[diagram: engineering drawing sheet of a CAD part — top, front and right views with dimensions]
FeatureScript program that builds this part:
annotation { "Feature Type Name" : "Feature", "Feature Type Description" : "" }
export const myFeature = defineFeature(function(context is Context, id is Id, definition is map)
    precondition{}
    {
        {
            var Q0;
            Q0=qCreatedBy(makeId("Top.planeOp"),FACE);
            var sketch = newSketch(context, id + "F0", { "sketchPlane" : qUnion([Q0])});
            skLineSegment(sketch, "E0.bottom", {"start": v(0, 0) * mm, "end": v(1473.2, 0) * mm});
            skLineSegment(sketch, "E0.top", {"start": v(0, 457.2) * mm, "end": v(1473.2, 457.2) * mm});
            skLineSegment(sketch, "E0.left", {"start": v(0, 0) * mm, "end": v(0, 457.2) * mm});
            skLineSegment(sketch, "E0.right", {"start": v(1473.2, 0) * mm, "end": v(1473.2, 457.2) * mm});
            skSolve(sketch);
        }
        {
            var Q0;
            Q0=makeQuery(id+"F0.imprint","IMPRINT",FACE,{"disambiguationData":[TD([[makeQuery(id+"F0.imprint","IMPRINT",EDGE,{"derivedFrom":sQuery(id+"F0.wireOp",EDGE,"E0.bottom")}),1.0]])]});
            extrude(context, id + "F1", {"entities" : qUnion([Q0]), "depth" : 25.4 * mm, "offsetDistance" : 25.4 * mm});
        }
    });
------------------------
▶ [EXERCISE OBJECTIVE] Find each line in the records above that contains the string "start" and copy those lines. Case counts, so a line matches only when its capitalization agrees with the string.

▶ [RESULT BELOW]
            skLineSegment(sketch, "E0.bottom", {"start": v(0, 0) * mm, "end": v(1473.2, 0) * mm});
            skLineSegment(sketch, "E0.top", {"start": v(0, 457.2) * mm, "end": v(1473.2, 457.2) * mm});
            skLineSegment(sketch, "E0.left", {"start": v(0, 0) * mm, "end": v(0, 457.2) * mm});
            skLineSegment(sketch, "E0.right", {"start": v(1473.2, 0) * mm, "end": v(1473.2, 457.2) * mm});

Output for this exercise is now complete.